### Task objective
Lay out each line of text from the entries below as a Markdown table with the columns Row and Text, numbering the rows and skipping blank lines. Leave the pictures out.

+++ Data for this task +++

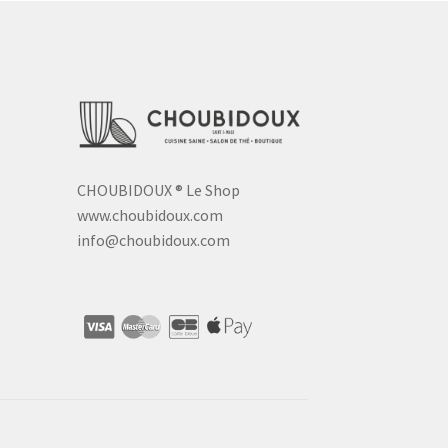
CHOUBIDOUX
®
Le Shop
www.choubidoux.com
info@choubidoux.com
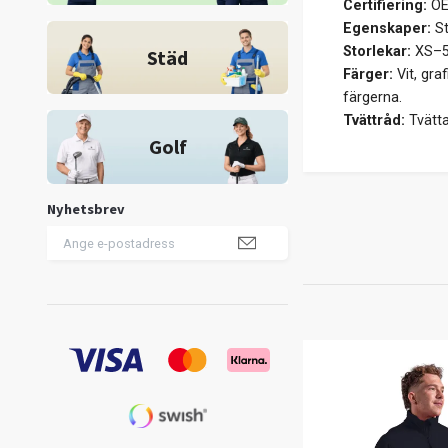
Certifiering:
OE
Egenskaper:
St
Storlekar:
XS–5
Städ
Färger:
Vit, gra
färgerna.
Tvättråd:
Tvätta
Golf
Nyhetsbrev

+++

### Task solution
| Row | Text |
|---|---|
| 1 | CHOUBIDOUX |
| 2 | ® |
| 3 | Le Shop |
| 4 | www.choubidoux.com |
| 5 | info@choubidoux.com |
| 6 | Certifiering: |
| 7 | OE |
| 8 | Egenskaper: |
| 9 | St |
| 10 | Storlekar: |
| 11 | XS–5 |
| 12 | Städ |
| 13 | Färger: |
| 14 | Vit, gra |
| 15 | färgerna. |
| 16 | Tvättråd: |
| 17 | Tvätta |
| 18 | Golf |
| 19 | Nyhetsbrev |